▶ Exercise instructions
Look through the records, and wherever the string "oder" turns up, copy out that line.

==== Provided material

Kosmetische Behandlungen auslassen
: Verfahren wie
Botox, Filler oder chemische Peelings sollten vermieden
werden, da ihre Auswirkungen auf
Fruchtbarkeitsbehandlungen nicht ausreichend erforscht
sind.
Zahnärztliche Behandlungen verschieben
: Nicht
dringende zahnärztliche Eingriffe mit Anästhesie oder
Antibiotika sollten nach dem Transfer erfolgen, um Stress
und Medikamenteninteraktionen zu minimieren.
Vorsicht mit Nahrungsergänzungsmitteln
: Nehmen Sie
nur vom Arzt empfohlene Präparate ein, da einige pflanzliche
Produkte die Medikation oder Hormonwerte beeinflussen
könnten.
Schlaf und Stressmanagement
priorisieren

========

▶ Exercise output
Botox, Filler oder chemische Peelings sollten vermieden
dringende zahnärztliche Eingriffe mit Anästhesie oder
Produkte die Medikation oder Hormonwerte beeinflussen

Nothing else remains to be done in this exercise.